#### Given records
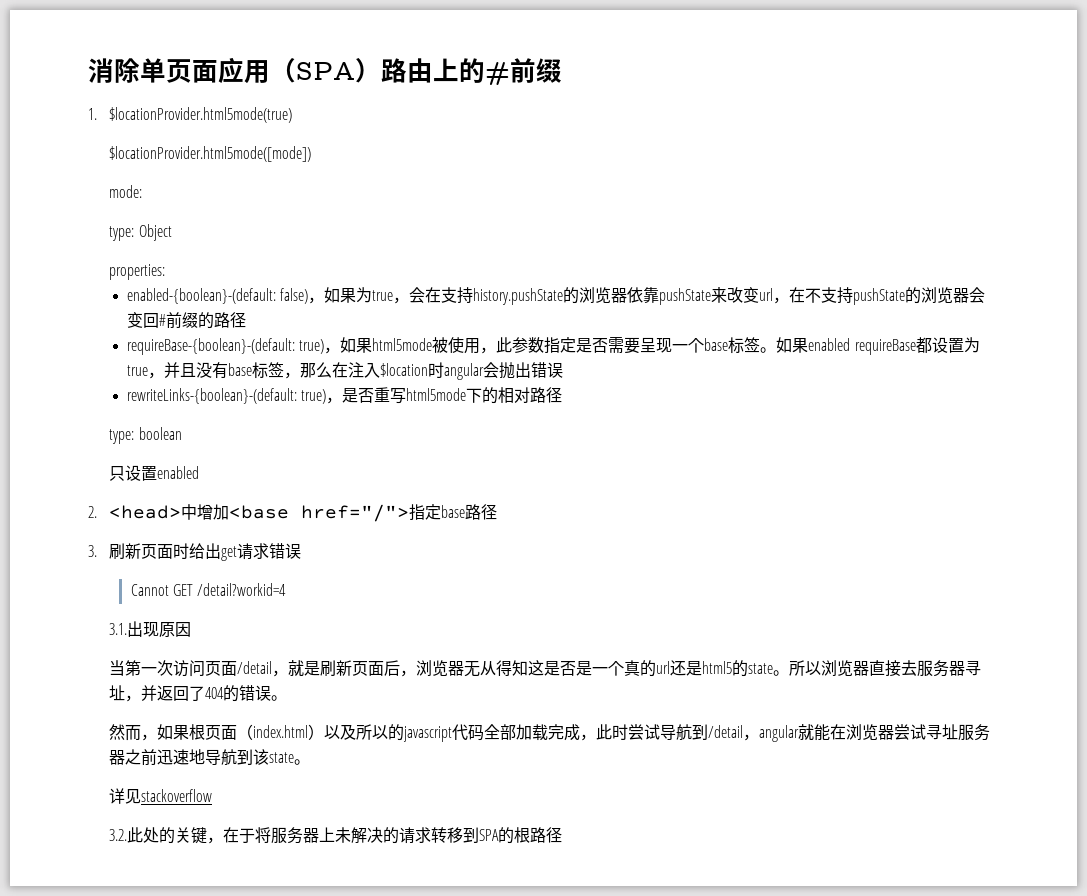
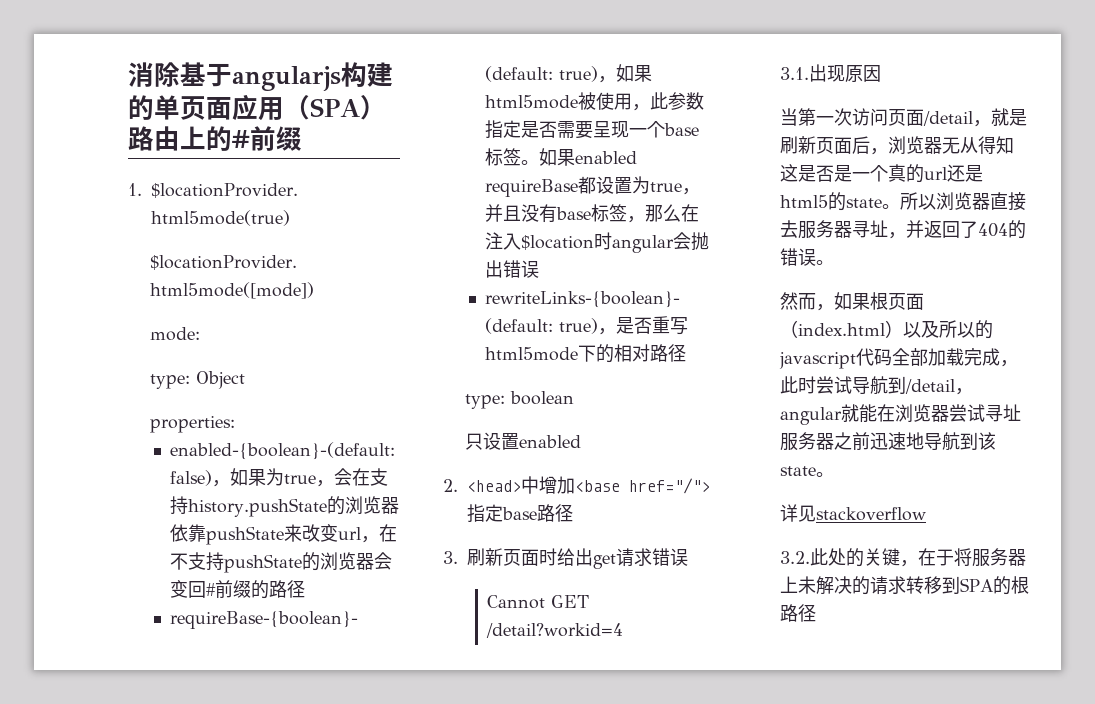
(140, 70) none -> [180,62,393,91] [128,95,154,120] 基于angularjs构建的

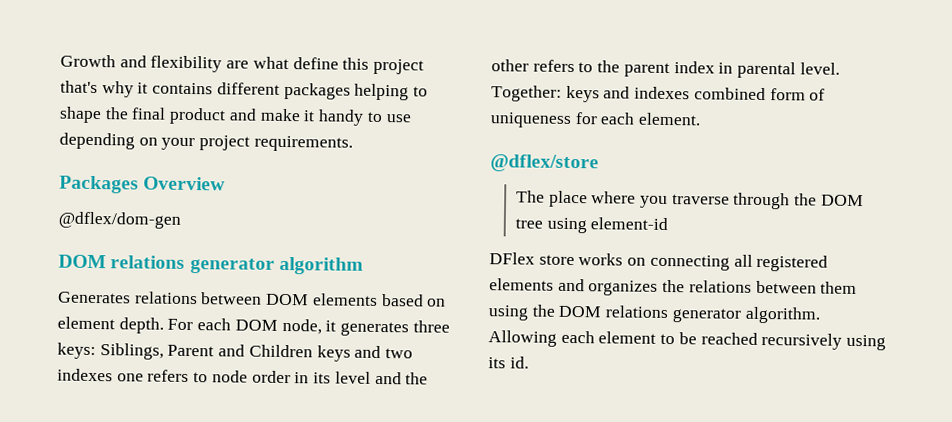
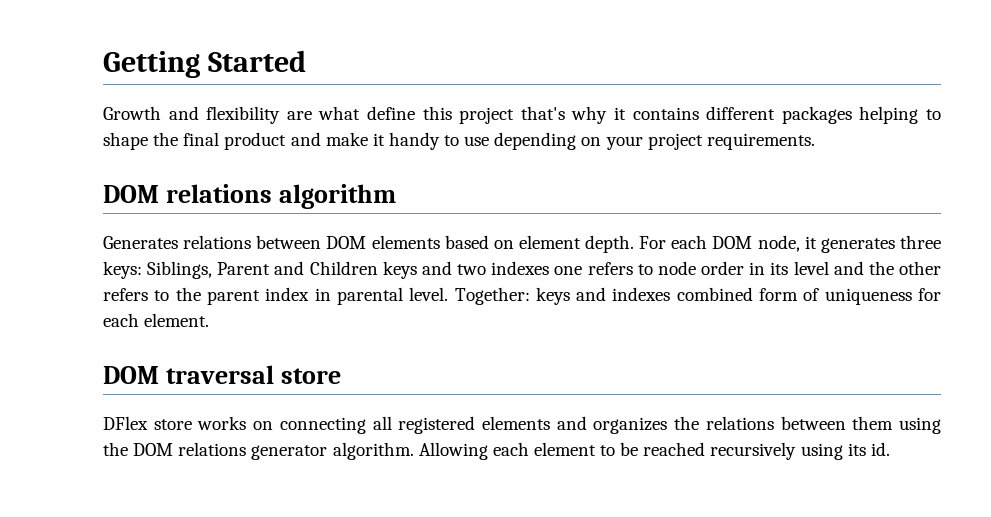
(60, 61) none -> [103,50,306,78] Getting Started //
[59,175,226,194] [58,211,181,229] [58,254,275,274] // Packages Overview // @dflex/dom-gen // DOM relations generator -> [103,184,272,203] // DOM relations
[490,154,599,173] [515,190,864,210] [514,217,669,234] @dflex/store // The place where you traverse through the DOM tree using element-id -> [103,365,341,384] DOM traversal store

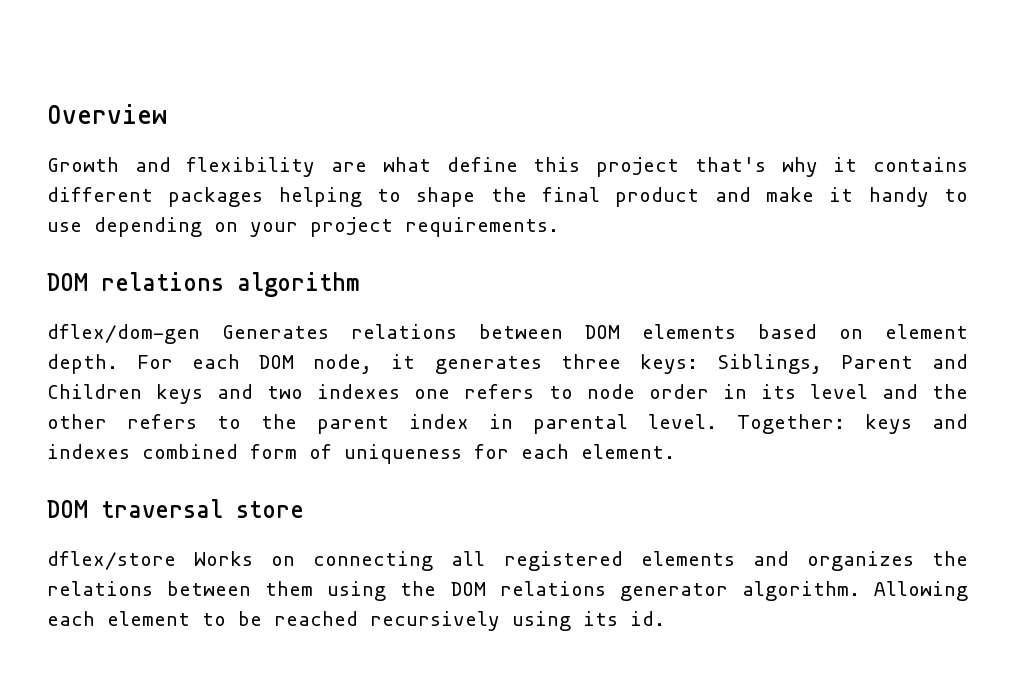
[103,50,306,78] Getting Started -> [47,104,167,124] Overview
(396, 196) none -> [47,324,200,344] dflex/dom-gen
[103,416,247,430] DFlex store works -> [47,551,254,570] dflex/store Works

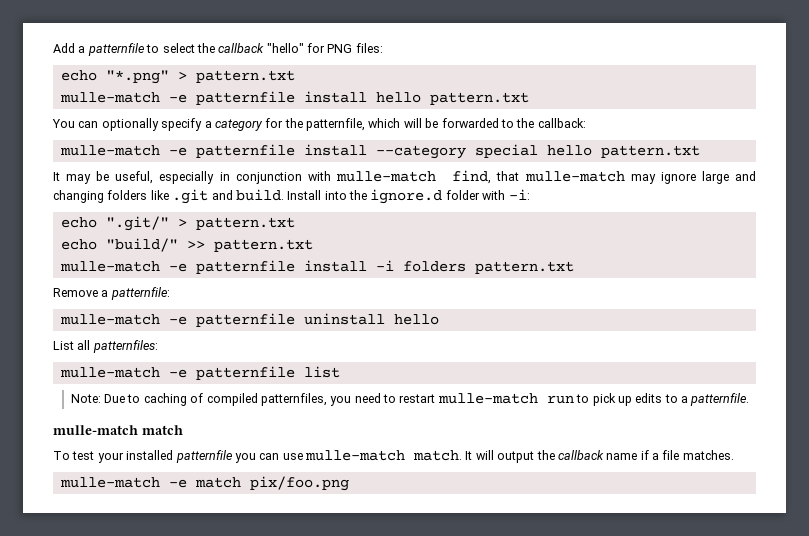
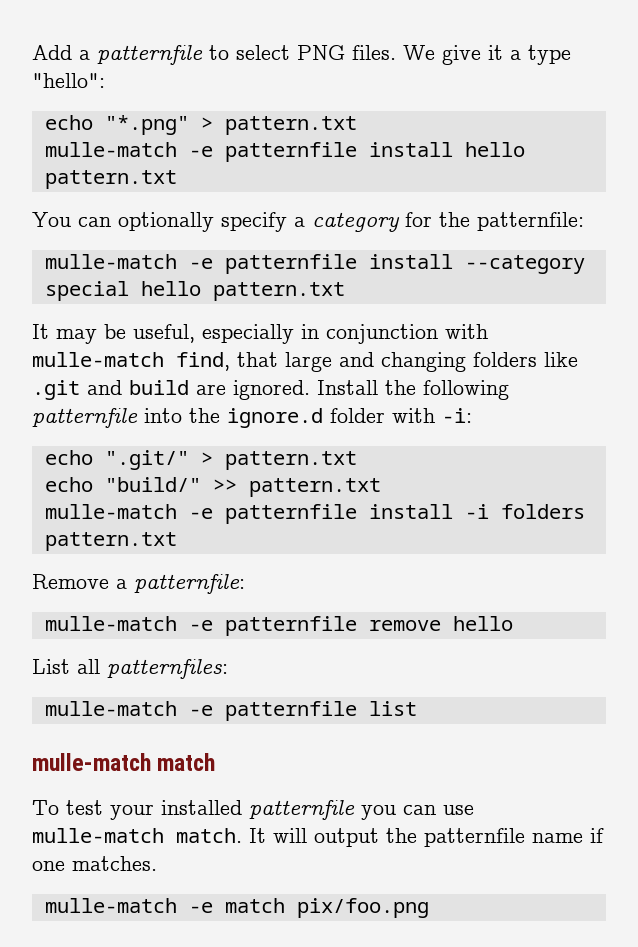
[196,43,383,53] the callback "hello" for PNG files: -> [297,45,571,65] [32,73,105,88] PNG files. We give it a type "hello":
[306,118,586,131] patternfile, which will be forwarded to the callback: -> [477,212,584,231] patternfile:
[524,171,696,184] mulle-match may ignore -> (278, 359) none
[235,189,322,201] build. Install -> [129,380,509,400] [32,408,138,428] build are ignored. Install the following patternfile
[303,313,385,325] uninstall -> [368,620,441,631] remove
[70,393,750,406] // Note: Due to caching of compiled patternfiles, you need to restart mulle-match run to pick up edits to a patternfile. -> (417, 708) none
[557,450,604,460] callback -> [424,828,525,847] patternfile
[652,450,680,460] a file -> [32,861,65,871] one

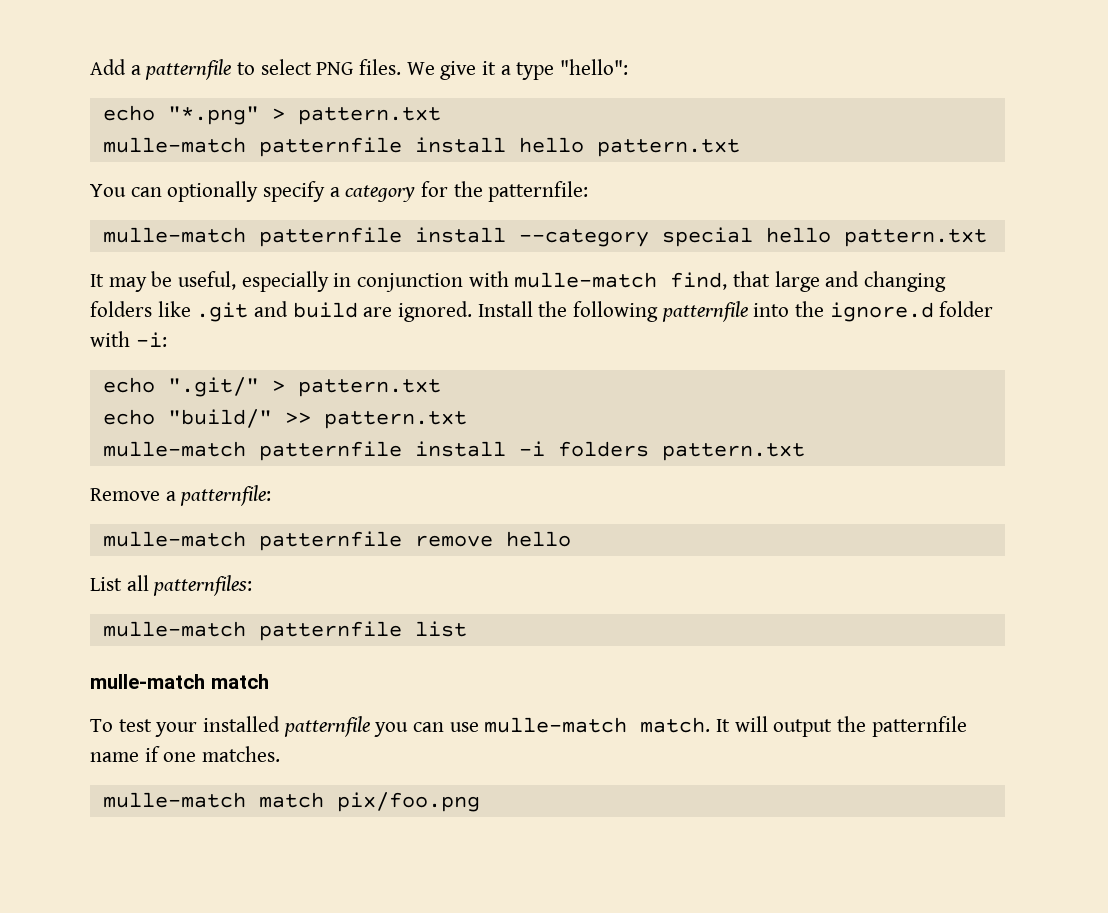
[188,146,213,157] -e -> (246, 145) none
[188,258,213,269] -e -> (246, 235) none
[188,508,213,519] -e -> (246, 449) none
[188,620,213,631] -e -> (246, 539) none
[188,705,213,716] -e -> (246, 629) none
[188,902,213,913] -e -> (246, 800) none

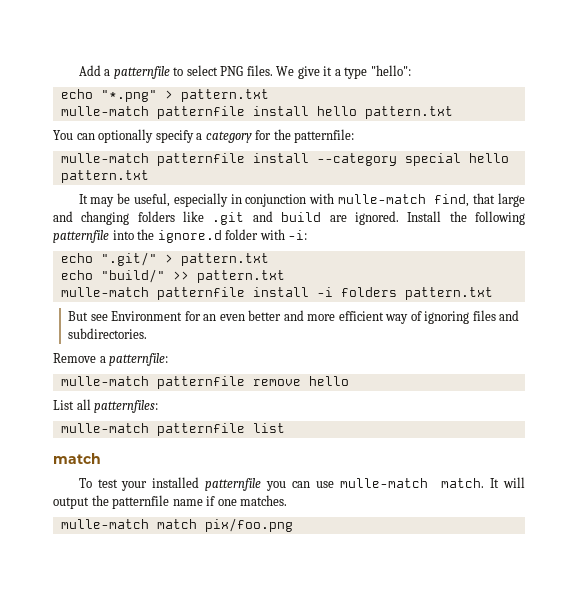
(805, 452) none -> [68,310,520,324] [68,328,148,339] // But see Environment for an even better and more efficient way of ignoring files and subdirectories.
[90,674,205,689] mulle-match -> (285, 428) none

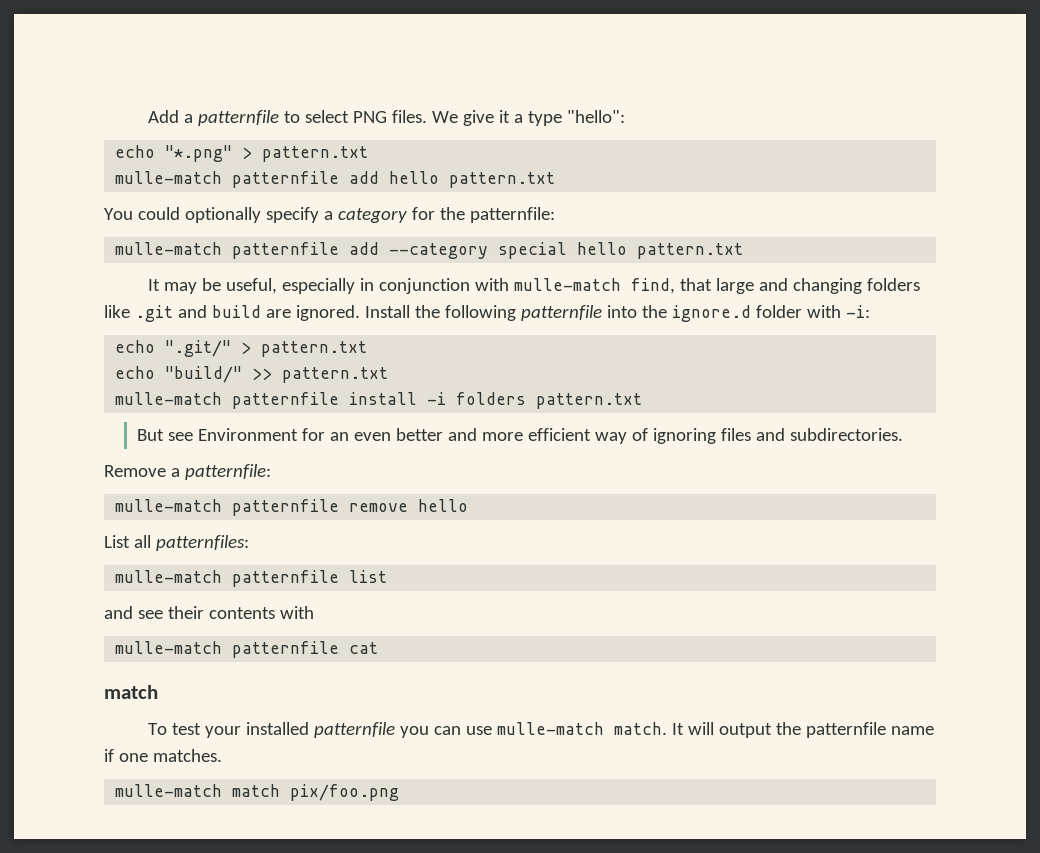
[252,106,309,116] install -> [349,171,380,184] add
[76,133,95,140] can -> [137,207,180,220] could
[252,153,309,163] install -> [349,242,380,255] add
(285, 428) none -> [104,606,314,619] [115,641,379,658] // and see their contents with // mulle-match patternfile cat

#### Activity
Where a picture appears, omit it; otherwise reproduce each line above from the first to the one with "(396, 196) none", inclusive.

#### Completed task
(140, 70) none -> [180,62,393,91] [128,95,154,120] 基于angularjs构建的

(60, 61) none -> [103,50,306,78] Getting Started //
[59,175,226,194] [58,211,181,229] [58,254,275,274] // Packages Overview // @dflex/dom-gen // DOM relations generator -> [103,184,272,203] // DOM relations
[490,154,599,173] [515,190,864,210] [514,217,669,234] @dflex/store // The place where you traverse through the DOM tree using element-id -> [103,365,341,384] DOM traversal store

[103,50,306,78] Getting Started -> [47,104,167,124] Overview
(396, 196) none -> [47,324,200,344] dflex/dom-gen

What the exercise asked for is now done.